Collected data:
+++++
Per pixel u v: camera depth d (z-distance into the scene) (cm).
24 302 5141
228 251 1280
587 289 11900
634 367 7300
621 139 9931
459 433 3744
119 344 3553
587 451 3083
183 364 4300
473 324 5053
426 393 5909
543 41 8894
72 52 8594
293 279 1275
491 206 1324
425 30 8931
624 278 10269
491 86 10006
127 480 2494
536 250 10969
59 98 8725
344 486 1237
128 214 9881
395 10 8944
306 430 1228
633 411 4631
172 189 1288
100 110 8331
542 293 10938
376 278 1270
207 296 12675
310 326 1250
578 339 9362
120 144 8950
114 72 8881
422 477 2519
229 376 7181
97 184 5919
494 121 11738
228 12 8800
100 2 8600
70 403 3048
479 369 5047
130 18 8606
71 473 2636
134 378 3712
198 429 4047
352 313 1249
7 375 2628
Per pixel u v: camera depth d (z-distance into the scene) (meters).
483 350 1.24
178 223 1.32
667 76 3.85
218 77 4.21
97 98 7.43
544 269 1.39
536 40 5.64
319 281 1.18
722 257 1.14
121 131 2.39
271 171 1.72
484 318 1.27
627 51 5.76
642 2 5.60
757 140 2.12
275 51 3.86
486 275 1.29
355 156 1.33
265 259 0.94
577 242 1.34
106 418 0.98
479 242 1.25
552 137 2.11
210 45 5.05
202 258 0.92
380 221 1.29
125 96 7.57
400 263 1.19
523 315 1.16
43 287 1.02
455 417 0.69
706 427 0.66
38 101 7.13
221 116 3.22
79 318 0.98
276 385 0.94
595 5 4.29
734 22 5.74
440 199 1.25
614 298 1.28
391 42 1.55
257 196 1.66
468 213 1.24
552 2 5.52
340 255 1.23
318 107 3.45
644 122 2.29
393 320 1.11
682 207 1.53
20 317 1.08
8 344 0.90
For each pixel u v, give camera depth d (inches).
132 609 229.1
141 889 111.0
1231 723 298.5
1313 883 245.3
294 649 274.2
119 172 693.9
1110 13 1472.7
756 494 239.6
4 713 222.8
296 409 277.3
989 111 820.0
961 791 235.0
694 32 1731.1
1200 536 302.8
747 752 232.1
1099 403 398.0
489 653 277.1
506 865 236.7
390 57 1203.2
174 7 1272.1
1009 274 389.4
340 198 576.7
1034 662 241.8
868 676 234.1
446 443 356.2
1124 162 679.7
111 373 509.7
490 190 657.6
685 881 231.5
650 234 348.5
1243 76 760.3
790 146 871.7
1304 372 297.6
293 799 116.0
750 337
+++++
- **Work request**:
From the entries, find how many lines contain "camera" and give the number alone.

- **Answer box**:
3